Optimising the analysis of trace volatile and semi-volatile organic chemicals for monitoring odorous emissions from materials

Thermal desorption (TD) is a readily automated gas extraction technology based on standard gas chromatography parameters and providing an efficient, high-sensitivity alternative to convential solvent extraction. It is applied in single stage form to whole-air samples (canisters, bags, air streams) or in two stage form to organic analytes collected on sorbent tubes. TD involves the extraction of volatile or semi-volatile organic compounds from a sorbent by heating the sample, rapidly, in a flow of inert gas. Under the influence of heat and gas flow, analytes 'thermally desorb' from the sorbent into the gas stream and are transferred to the analyser as a small (100-200 microliter), discreet and concentrated volume of vapour.

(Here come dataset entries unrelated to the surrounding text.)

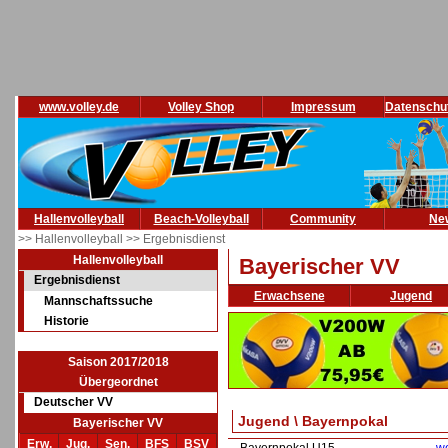
www.volley.de
Volley Shop
Impressum
Datenschu
Hallenvolleyball
Beach-Volleyball
Community
Ne
>> Hallenvolleyball
>> Ergebnisdienst
Hallenvolleyball
Bayerischer VV
Ergebnisdienst
Erwachsene
Jugend
Mannschaftssuche
Historie
Saison 2017/2018
Übergeordnet
Deutscher VV
Jugend \ Bayernpokal
Bayerischer VV
Erw.
Jug.
Sen.
BFS
BSV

Overall concentration enhancement factors as high as 10^4 (single stage) or 10^6 (two stage) can be obtained using thermal desorption thus allowing conventional laboratory gas chromatography (GC) or GC-mass spectrometry (GC-MS) technology and/or alternative real-time vapour detectors (enose sensor arrays, process MS, etc) to measure compounds that were originally at ppb or ppt concentrations. Given the sensitivity of the human nose to some classes of organic compound at sub-ppb levels - particularly oxygenated compounds and those containing nitrogen or sulphur - thermal desorption is invariably required as part of the analytical procedure. TD-GC-MS(-enose) methodes provide the only viable analytical option to olfactometry. Through inherently simple, many factors contribute to the performance and efficiency of the TD process which in turn determines the ultimate sensitivity and reliability of a TD-based analytical method. These inertness, band broadening and analyte/system stability. This paper describes optimisation of all of these factors during the development and validation of thermal desorption procedures for odorous compounds including reactive species. Examples of optimum method performance in terms of precision, linearity, sensitivity and efficiency are presented. A novel approach to method validation via repeat analysis is also described. New technology enhancements which allow the fixing of retention times of thermally desorbed compounds (with or without additional confirmatory MS data) are also presented. These allow confident measurement of trace-level, odorous, target analytes in worst-case sample matrices - i.e. amongst complex mixtures of higher concentration organics.